◆ TASK DESCRIPTION
Reproduce the listing below in full and exactly; no pictures belong in the copy.

◆ GIVEN DATA
========================================================================

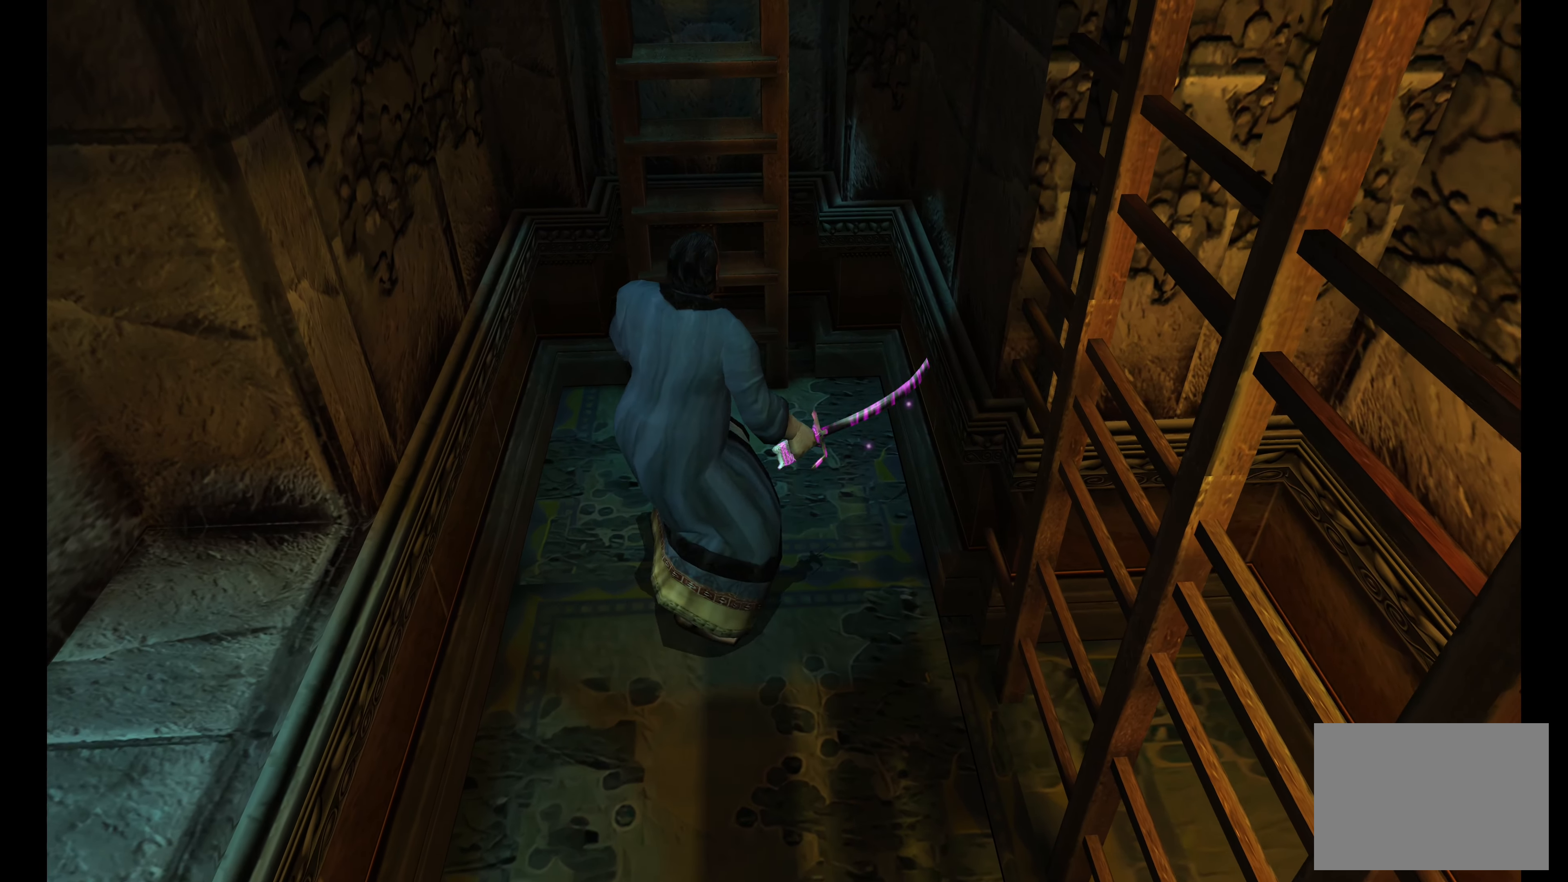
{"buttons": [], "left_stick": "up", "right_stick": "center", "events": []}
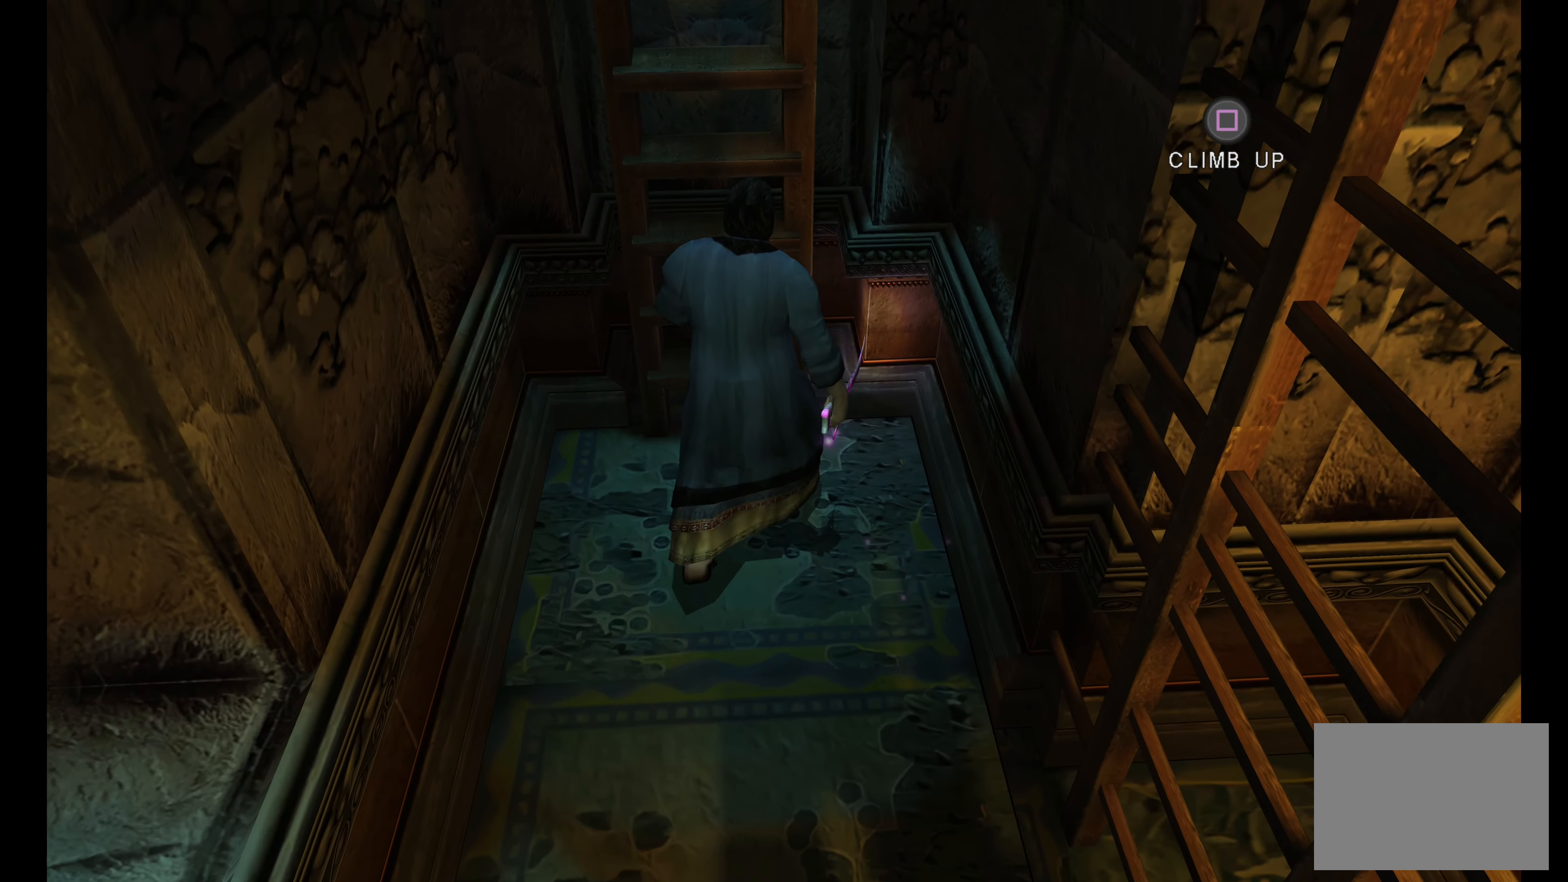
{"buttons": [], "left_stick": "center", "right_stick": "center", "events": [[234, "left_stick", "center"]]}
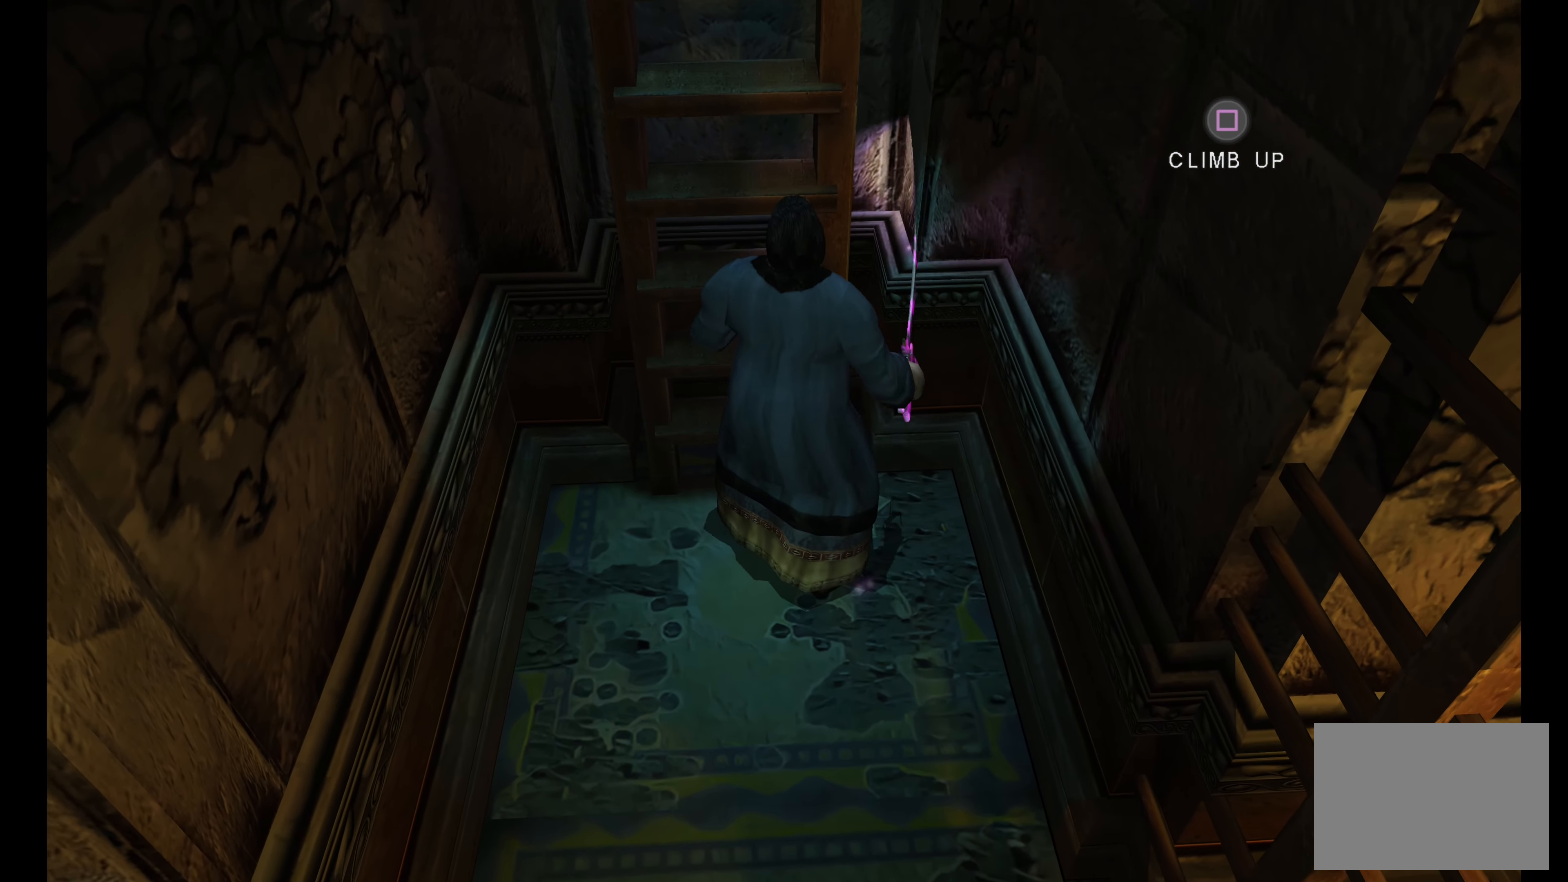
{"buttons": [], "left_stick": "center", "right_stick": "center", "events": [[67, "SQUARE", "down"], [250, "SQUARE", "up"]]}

========================================================================

◆ SOLUTION FOR THIS EXERCISE
{"buttons": [], "left_stick": "up", "right_stick": "center", "events": []}
{"buttons": [], "left_stick": "center", "right_stick": "center", "events": [[234, "left_stick", "center"]]}
{"buttons": [], "left_stick": "center", "right_stick": "center", "events": [[67, "SQUARE", "down"], [250, "SQUARE", "up"]]}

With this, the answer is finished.